HLA expression levels have been suggested to be genetically controlled by single nucleotide polymorphisms (SNP) in the untranslated regions (UTR), and expression variants have been associated with the outcome of chronic viral infection and hematopoietic stem cell transplantation (HSCT). In particular, the 3′UTR rs9277534-G/A SNP in HLA-DPB1 has been associated with graft-versus-host-disease after HSCT (Expression model); however its relevance in different immune cells and its mode of action have not been systematically addressed. In addition, there is a strong though not complete overlap between the rs9277534-G/A SNP and structural HLA-DPB1 T cell epitope (TCE) groups which have also been associated with HSCT outcome (TCE Structural model). Here we confirm and extend previous findings of significantly higher HLA-DPB1 expression in B cell lines, unstimulated primary B cells, and monocytes homozygous for rs9277534-G compared to those homozygous for rs9277534-A. However, these differences were abrogated by interferon-γ stimulation or differentiation into dendritic cells. We identify at least seven 3′UTR rs9277534-G/A haplotypes differing by a total of 37 SNP, also characterized by linkage to length variants of a short tandem repeat (STR) in intron 2 and TCE group assignment. 3′UTR mapping did not show any significant differences in post-transcriptional regulation assessed by luciferase assays between two representative rs9277534-G/A haplotypes for any of eight overlapping fragments. Moreover, no evidence for alternative splicing associated with the intron 2 STR was obtained by RT-PCR. In an exemplary cohort of 379 HLA-DPB1 mismatched donor-recipient pairs, risk prediction by the Expression model and the Structural TCE model was 36.7% concordant, with the majority of discordances due to non-applicability of the Expression model. HLA-DPB1 from different TCE groups expressed in the absence of the 3′UTR at similar levels by transfected HeLa cells elicited significantly different mean alloreactive CD4+ T-cell responses, as assessed by CD137 upregulation assays in 178 independent cultures.
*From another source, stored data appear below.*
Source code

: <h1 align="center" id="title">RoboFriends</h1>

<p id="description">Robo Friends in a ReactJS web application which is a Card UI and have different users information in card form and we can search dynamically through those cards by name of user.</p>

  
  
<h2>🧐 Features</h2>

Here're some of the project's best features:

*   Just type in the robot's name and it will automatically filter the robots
Taken together, our data provide new insights into the cell type-specific and mechanistic basis of the association between the rs9277534-G/A SNP and HLA-DPB1 expression, and show that, despite partial overlap between both models in HSCT risk-prediction, differential alloreactivity determined by the TCE structural model occurs independently from HLA-DPB1 differential expression.
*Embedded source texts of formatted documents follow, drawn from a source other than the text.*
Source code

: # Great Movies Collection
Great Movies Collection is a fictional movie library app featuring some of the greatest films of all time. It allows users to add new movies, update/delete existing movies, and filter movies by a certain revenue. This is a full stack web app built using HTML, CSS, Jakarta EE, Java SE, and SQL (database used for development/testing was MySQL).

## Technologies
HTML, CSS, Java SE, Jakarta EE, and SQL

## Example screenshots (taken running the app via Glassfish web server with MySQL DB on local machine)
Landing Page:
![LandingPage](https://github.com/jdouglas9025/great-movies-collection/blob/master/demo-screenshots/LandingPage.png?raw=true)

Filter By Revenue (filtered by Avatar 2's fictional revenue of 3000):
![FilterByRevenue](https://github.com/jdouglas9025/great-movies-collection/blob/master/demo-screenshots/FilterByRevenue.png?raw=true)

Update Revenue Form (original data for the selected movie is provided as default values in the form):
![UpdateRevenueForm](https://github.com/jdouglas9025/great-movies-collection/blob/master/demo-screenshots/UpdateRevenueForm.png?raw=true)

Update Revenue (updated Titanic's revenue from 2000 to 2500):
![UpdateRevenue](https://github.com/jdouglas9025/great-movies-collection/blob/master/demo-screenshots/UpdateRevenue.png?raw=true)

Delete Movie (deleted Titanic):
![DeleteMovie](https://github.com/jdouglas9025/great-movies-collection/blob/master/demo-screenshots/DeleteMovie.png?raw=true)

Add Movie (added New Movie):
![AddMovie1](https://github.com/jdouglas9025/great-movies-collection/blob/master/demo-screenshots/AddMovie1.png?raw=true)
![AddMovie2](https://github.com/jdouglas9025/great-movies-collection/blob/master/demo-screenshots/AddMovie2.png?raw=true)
In silico prediction of nonpermissive HLA-DPB1 mismatches in unrelated HCT by functional distance

In silico prediction of high-risk donor-recipient HLA mismatches after unrelated donor (UD) hematopoietic cell transplantation (HCT) is an attractive, yet elusive, objective. Nonpermissive T-cell epitope (TCE) group mismatches were defined by alloreactive T-cell cross-reactivity for 52/80 HLA-DPB1 alleles (TCE-X). More recently, a numerical functional distance (FD) scoring system for in silico prediction of TCE groups based on the median impact of exon 2-encoded amino acid polymorphism on T-cell alloreactivity was developed for all DPB1 alleles (TCE-FD), including the 28/80 common alleles not assigned by TCE-X. We compared clinical outcome associations of nonpermissive DPB1 mismatches defined by TCE-X or TCE-FD in 8/8 HLA-matched UD-HCT for acute leukemia, myelodysplastic syndrome, and chronic myelogenous leukemia between 1999 and 2011 (N = 2730). Concordance between the 2 models was 92.3%, with most differences arising from DPB1*06:01 and DPB1*19:01 being differently assigned by TCE-X and TCE-FD. In both models, nonpermissive mismatches were associated with reduced overall survival (hazard ratio [HR], 1.15, P < .006 and HR, 1.12, P < .03), increased transplant-related mortality (HR, 1.31, P < .001 and HR, 1.26, P < .001) as well as acute (HR, 1.16, P < .02 and HR, 1.22, P < .001) and chronic (HR, 1.20, P < .003 and HR, 1.22, P < .001) graft-versus-host disease (GVHD). We show that in silico prediction of nonpermissive DPB1 mismatches significantly associated with major transplant outcomes is feasible for any DPB1 allele with known exon 2 sequence based on experimentally elaborated FD scores. This proof-of-principle observation opens new avenues for developing HLA risk-prediction models in HCT and has practical implications for UD searches.